Bey stooped and scooped up the fallen automatic of Fredric Ostrander
and tucked it into the voluminous folds of his native robe. "Here we
go again," he said.
III
The man whose undercover name was Anton, landed at Gibraltar in a BEA
roco-jet, passed quickly through customs and immigration with his
Commonwealth passport and made his way into town. He checked with a
Bobby and found that he had a two-hour wait until the Mons Capa ferry
left for Tangier, and spent the time wandering up and down Main
Street, staring into the Indian shops with their tax-free cameras from
Common Europe, textiles from England, optical equipment from Japan,
and cheap souvenirs from everywhere. Gibraltar, the tourist's shopping
paradise.
The trip between Gibraltar and Tangier takes approximately two hours.
If you've never made it before, you stand on deck and watch Spain
recede behind you, and Africa loom closer. This was where Hercules
supposedly threw up his Pillars, Gibraltar being the one on the
European shore.
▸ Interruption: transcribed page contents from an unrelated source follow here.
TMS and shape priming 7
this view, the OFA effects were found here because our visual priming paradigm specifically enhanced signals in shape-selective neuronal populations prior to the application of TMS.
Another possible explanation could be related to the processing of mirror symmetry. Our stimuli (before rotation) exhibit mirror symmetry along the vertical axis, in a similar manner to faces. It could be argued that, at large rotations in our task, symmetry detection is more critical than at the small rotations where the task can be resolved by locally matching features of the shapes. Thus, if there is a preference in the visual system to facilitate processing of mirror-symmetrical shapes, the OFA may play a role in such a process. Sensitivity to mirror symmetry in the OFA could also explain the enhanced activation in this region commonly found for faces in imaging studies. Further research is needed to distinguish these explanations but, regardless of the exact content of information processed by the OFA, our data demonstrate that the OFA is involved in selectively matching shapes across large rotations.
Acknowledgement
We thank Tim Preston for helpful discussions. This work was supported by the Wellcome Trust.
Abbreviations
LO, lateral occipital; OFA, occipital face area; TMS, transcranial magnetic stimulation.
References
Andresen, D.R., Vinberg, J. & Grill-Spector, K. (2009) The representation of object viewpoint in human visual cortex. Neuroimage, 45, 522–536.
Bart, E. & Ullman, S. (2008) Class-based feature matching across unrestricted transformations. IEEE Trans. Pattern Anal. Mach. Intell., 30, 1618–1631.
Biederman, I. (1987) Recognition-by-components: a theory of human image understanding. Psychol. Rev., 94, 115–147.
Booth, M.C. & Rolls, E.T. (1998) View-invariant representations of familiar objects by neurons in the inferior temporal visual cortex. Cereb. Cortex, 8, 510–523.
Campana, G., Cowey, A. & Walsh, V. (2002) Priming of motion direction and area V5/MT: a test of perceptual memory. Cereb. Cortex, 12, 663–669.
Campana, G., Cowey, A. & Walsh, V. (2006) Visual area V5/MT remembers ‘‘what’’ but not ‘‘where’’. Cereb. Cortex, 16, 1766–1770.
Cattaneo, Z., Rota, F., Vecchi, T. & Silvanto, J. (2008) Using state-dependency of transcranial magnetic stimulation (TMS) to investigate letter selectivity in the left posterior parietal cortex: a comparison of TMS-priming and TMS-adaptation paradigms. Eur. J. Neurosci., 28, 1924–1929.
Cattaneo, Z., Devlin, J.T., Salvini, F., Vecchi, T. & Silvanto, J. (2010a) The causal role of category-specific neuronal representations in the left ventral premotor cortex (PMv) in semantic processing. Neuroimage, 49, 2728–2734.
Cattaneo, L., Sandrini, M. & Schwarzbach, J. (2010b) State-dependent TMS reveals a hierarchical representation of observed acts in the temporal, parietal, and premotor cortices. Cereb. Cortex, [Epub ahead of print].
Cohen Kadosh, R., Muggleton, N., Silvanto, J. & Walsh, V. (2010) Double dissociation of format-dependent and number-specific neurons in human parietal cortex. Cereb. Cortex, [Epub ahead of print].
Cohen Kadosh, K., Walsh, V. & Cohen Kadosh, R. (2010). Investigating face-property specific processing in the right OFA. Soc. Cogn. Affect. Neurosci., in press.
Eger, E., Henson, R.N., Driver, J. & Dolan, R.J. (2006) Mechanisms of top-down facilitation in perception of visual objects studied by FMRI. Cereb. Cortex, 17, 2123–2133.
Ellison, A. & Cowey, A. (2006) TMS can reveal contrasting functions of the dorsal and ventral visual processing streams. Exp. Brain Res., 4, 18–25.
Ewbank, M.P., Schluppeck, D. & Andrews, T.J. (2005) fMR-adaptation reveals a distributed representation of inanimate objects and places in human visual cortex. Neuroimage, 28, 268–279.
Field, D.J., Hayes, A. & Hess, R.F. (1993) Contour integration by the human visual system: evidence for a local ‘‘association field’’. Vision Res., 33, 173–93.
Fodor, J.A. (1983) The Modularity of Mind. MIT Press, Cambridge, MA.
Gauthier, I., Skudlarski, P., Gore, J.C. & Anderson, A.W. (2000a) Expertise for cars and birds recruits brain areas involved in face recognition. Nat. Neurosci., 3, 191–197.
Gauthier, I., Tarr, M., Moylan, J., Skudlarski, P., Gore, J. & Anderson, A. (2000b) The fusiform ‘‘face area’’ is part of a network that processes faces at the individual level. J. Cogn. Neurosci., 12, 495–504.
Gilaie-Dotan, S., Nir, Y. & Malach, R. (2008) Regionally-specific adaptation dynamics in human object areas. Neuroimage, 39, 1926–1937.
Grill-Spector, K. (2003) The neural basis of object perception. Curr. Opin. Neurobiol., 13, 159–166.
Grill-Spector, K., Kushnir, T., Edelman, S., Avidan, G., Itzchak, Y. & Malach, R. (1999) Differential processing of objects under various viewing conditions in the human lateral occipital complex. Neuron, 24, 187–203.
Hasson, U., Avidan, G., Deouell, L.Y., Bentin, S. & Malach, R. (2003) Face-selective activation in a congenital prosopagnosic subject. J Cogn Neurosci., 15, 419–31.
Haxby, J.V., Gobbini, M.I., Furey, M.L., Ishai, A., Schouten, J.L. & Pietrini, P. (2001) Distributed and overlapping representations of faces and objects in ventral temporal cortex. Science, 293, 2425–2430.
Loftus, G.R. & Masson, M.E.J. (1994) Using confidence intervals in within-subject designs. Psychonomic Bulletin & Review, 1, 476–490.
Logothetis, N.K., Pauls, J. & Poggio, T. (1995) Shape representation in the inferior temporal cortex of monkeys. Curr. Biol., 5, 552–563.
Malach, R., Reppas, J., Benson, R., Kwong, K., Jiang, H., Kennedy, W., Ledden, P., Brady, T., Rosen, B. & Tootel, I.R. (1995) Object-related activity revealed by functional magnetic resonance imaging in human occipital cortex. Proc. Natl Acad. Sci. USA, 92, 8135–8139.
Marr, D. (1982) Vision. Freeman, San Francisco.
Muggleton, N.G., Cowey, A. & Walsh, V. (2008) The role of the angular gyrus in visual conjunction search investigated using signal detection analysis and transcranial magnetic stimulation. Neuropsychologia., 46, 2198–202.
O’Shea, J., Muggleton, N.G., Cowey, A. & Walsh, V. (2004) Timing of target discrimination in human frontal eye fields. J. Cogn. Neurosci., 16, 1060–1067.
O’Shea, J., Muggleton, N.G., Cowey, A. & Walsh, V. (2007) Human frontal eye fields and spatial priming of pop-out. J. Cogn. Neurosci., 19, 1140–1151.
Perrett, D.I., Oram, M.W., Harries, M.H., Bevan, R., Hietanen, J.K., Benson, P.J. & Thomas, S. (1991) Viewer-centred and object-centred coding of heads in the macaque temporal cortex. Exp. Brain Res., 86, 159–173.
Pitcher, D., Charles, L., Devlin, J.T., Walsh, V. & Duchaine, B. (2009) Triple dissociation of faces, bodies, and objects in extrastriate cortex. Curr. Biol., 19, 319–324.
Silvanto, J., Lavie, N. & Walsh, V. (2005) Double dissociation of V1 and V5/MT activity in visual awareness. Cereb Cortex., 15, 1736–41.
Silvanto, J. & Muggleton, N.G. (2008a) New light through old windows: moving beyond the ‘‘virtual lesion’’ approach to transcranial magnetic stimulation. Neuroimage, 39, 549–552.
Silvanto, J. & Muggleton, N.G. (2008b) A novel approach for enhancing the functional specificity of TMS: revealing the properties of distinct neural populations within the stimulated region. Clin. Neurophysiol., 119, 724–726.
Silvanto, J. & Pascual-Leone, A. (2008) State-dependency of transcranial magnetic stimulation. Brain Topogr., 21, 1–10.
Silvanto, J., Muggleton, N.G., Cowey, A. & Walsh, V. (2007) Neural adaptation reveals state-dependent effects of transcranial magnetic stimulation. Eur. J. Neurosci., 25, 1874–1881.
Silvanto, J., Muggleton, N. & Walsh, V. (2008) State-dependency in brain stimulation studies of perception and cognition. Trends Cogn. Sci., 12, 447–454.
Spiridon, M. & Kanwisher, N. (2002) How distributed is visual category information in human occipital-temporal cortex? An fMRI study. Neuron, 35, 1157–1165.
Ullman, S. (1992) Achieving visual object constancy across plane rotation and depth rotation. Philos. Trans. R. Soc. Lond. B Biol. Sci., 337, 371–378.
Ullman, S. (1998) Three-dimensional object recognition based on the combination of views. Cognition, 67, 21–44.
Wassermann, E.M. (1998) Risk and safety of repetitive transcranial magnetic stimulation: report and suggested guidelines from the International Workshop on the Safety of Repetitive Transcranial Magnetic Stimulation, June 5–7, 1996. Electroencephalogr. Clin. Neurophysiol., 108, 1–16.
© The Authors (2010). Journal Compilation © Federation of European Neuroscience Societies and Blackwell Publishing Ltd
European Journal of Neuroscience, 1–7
Those who have made the trip again and again, sit down
in the bar and enjoy the tax-free prices. The man named Anton stood on
the deck. He was African by birth, but he'd never been to Morocco
before.
When he landed, he made the initial error of expecting the local
citizenry to speak Arabic. They didn't. Rif, a Berber tongue, was the
first language. The man called Anton had to speak French to make known
his needs. He took a Chico cab up from the port to the El Minza hotel,
immediately off the Plaza de France, the main square of the European
section.
At the hotel entrance were two jet-black doormen attired in a
pseudo-Moroccan costume of red fez, voluminous pants and yellow
barusha slippers. They made no note of his complexion, there is no
color bar in the Islamic world.
He had reservations at the desk. He left his passport there to go
through the standard routine, including being checked by the police,
had his bag sent up to his room and, a few minutes later, hands
nonchalantly in pockets, strolled along the Rue de Liberte toward the
casbah area of the medina. Up from the native section of town streamed
hordes of costumed Rifs, Arabs, Berbers of a dozen tribes, even an
occasional Blue Man. At least half the women still wore the haik and
veil, half the men the burnoose. Africa changes slowly, the man
called Anton admitted to himself all over again--so slowly.